◆ **Task prompt**
I'd like every entry transcribed word for word, with no pictures.
============================================================
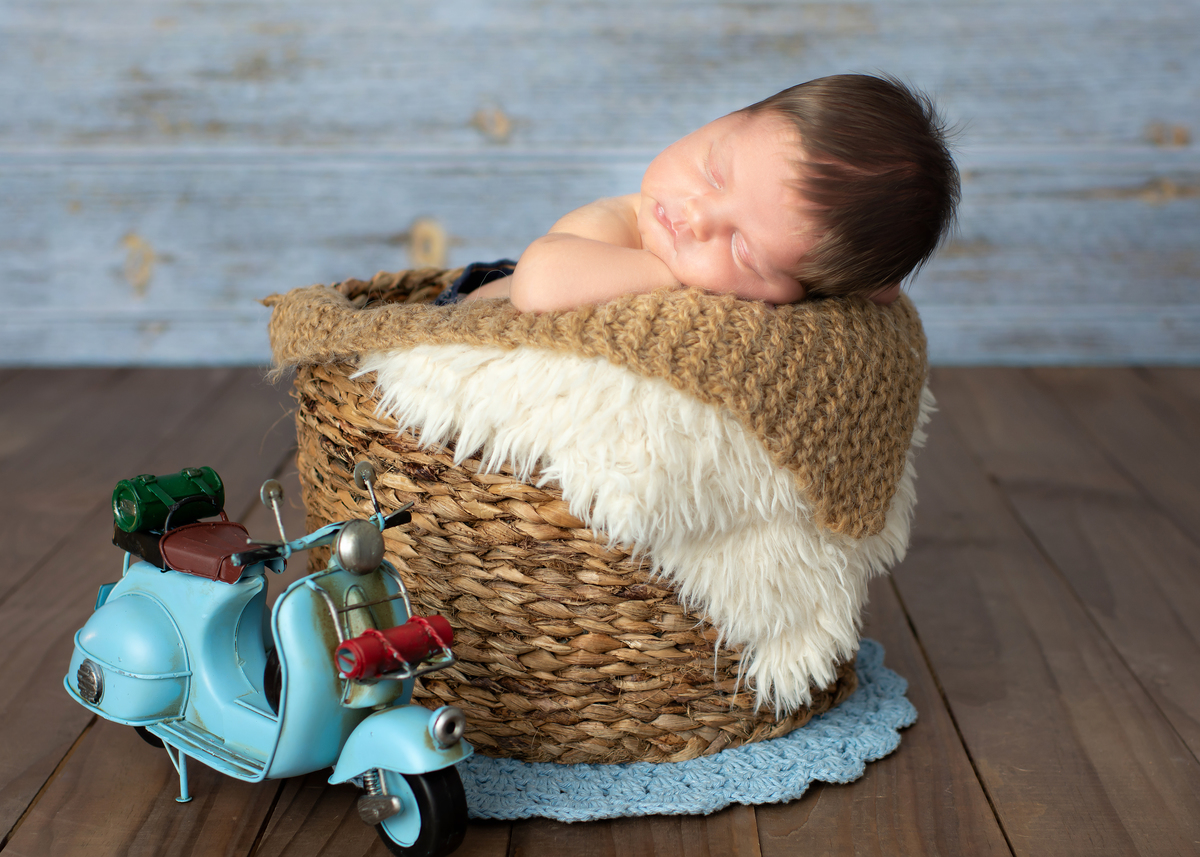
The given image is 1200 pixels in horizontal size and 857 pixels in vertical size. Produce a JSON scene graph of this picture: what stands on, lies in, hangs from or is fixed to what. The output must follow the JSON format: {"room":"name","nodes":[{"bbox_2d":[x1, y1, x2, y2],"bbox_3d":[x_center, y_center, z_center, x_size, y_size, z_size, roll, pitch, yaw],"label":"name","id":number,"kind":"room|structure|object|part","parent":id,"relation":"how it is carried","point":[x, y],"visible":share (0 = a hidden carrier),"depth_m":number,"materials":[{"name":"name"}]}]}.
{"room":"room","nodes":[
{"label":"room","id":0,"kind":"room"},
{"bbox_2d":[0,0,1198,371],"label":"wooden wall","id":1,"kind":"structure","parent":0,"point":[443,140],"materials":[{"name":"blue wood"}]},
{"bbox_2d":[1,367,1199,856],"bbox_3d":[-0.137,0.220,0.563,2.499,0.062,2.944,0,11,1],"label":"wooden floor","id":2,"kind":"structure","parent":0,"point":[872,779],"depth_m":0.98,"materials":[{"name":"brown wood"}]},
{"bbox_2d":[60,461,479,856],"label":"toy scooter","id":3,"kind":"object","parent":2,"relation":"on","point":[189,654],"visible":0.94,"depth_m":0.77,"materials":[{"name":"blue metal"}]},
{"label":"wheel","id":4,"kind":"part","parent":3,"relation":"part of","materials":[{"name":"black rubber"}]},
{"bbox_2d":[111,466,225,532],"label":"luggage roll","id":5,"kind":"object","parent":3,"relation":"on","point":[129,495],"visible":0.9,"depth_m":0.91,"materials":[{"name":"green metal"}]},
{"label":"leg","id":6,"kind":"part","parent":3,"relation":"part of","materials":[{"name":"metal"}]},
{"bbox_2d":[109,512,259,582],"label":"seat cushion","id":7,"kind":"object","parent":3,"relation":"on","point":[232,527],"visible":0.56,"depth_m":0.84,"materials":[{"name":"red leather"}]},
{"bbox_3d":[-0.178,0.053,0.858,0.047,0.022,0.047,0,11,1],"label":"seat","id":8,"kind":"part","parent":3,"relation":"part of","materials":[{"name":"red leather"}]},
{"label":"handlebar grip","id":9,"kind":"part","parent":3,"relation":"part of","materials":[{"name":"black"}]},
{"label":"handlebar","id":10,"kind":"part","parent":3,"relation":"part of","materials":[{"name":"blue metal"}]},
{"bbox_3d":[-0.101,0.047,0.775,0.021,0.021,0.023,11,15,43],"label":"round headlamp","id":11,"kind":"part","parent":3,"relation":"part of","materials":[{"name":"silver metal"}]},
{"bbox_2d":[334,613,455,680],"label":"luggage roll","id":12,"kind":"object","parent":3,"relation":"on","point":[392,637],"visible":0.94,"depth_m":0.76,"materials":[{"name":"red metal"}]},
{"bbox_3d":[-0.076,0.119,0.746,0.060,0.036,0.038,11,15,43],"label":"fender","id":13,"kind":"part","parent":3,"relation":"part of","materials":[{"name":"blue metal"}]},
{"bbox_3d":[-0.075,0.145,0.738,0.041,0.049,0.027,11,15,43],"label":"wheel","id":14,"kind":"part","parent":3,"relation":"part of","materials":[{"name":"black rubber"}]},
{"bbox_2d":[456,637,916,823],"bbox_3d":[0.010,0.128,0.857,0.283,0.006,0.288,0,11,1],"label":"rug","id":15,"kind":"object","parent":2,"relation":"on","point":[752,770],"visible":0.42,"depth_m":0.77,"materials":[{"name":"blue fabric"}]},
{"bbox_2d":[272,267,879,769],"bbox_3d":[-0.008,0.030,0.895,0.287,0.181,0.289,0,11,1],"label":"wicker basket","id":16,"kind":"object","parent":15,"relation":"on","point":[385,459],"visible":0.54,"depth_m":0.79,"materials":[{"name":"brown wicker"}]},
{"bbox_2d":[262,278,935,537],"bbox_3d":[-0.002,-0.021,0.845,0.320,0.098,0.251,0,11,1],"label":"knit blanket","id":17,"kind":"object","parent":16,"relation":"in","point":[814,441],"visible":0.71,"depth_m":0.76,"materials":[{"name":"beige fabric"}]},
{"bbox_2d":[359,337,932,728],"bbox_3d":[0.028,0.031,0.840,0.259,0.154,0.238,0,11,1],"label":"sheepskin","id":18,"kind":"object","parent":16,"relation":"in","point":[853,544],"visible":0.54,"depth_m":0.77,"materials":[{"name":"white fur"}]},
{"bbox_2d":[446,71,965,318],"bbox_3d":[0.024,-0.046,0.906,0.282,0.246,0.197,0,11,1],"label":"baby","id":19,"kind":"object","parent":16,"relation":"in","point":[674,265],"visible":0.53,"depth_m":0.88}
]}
============================================================
◆ **Answer for the task**
The given image is 1200 pixels in horizontal size and 857 pixels in vertical size. Produce a JSON scene graph of this picture: what stands on, lies in, hangs from or is fixed to what. The output must follow the JSON format: {"room":"name","nodes":[{"bbox_2d":[x1, y1, x2, y2],"bbox_3d":[x_center, y_center, z_center, x_size, y_size, z_size, roll, pitch, yaw],"label":"name","id":number,"kind":"room|structure|object|part","parent":id,"relation":"how it is carried","point":[x, y],"visible":share (0 = a hidden carrier),"depth_m":number,"materials":[{"name":"name"}]}]}.
{"room":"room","nodes":[
{"label":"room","id":0,"kind":"room"},
{"bbox_2d":[0,0,1198,371],"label":"wooden wall","id":1,"kind":"structure","parent":0,"point":[443,140],"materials":[{"name":"blue wood"}]},
{"bbox_2d":[1,367,1199,856],"bbox_3d":[-0.137,0.220,0.563,2.499,0.062,2.944,0,11,1],"label":"wooden floor","id":2,"kind":"structure","parent":0,"point":[872,779],"depth_m":0.98,"materials":[{"name":"brown wood"}]},
{"bbox_2d":[60,461,479,856],"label":"toy scooter","id":3,"kind":"object","parent":2,"relation":"on","point":[189,654],"visible":0.94,"depth_m":0.77,"materials":[{"name":"blue metal"}]},
{"label":"wheel","id":4,"kind":"part","parent":3,"relation":"part of","materials":[{"name":"black rubber"}]},
{"bbox_2d":[111,466,225,532],"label":"luggage roll","id":5,"kind":"object","parent":3,"relation":"on","point":[129,495],"visible":0.9,"depth_m":0.91,"materials":[{"name":"green metal"}]},
{"label":"leg","id":6,"kind":"part","parent":3,"relation":"part of","materials":[{"name":"metal"}]},
{"bbox_2d":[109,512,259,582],"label":"seat cushion","id":7,"kind":"object","parent":3,"relation":"on","point":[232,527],"visible":0.56,"depth_m":0.84,"materials":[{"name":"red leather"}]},
{"bbox_3d":[-0.178,0.053,0.858,0.047,0.022,0.047,0,11,1],"label":"seat","id":8,"kind":"part","parent":3,"relation":"part of","materials":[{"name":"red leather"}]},
{"label":"handlebar grip","id":9,"kind":"part","parent":3,"relation":"part of","materials":[{"name":"black"}]},
{"label":"handlebar","id":10,"kind":"part","parent":3,"relation":"part of","materials":[{"name":"blue metal"}]},
{"bbox_3d":[-0.101,0.047,0.775,0.021,0.021,0.023,11,15,43],"label":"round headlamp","id":11,"kind":"part","parent":3,"relation":"part of","materials":[{"name":"silver metal"}]},
{"bbox_2d":[334,613,455,680],"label":"luggage roll","id":12,"kind":"object","parent":3,"relation":"on","point":[392,637],"visible":0.94,"depth_m":0.76,"materials":[{"name":"red metal"}]},
{"bbox_3d":[-0.076,0.119,0.746,0.060,0.036,0.038,11,15,43],"label":"fender","id":13,"kind":"part","parent":3,"relation":"part of","materials":[{"name":"blue metal"}]},
{"bbox_3d":[-0.075,0.145,0.738,0.041,0.049,0.027,11,15,43],"label":"wheel","id":14,"kind":"part","parent":3,"relation":"part of","materials":[{"name":"black rubber"}]},
{"bbox_2d":[456,637,916,823],"bbox_3d":[0.010,0.128,0.857,0.283,0.006,0.288,0,11,1],"label":"rug","id":15,"kind":"object","parent":2,"relation":"on","point":[752,770],"visible":0.42,"depth_m":0.77,"materials":[{"name":"blue fabric"}]},
{"bbox_2d":[272,267,879,769],"bbox_3d":[-0.008,0.030,0.895,0.287,0.181,0.289,0,11,1],"label":"wicker basket","id":16,"kind":"object","parent":15,"relation":"on","point":[385,459],"visible":0.54,"depth_m":0.79,"materials":[{"name":"brown wicker"}]},
{"bbox_2d":[262,278,935,537],"bbox_3d":[-0.002,-0.021,0.845,0.320,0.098,0.251,0,11,1],"label":"knit blanket","id":17,"kind":"object","parent":16,"relation":"in","point":[814,441],"visible":0.71,"depth_m":0.76,"materials":[{"name":"beige fabric"}]},
{"bbox_2d":[359,337,932,728],"bbox_3d":[0.028,0.031,0.840,0.259,0.154,0.238,0,11,1],"label":"sheepskin","id":18,"kind":"object","parent":16,"relation":"in","point":[853,544],"visible":0.54,"depth_m":0.77,"materials":[{"name":"white fur"}]},
{"bbox_2d":[446,71,965,318],"bbox_3d":[0.024,-0.046,0.906,0.282,0.246,0.197,0,11,1],"label":"baby","id":19,"kind":"object","parent":16,"relation":"in","point":[674,265],"visible":0.53,"depth_m":0.88}
]}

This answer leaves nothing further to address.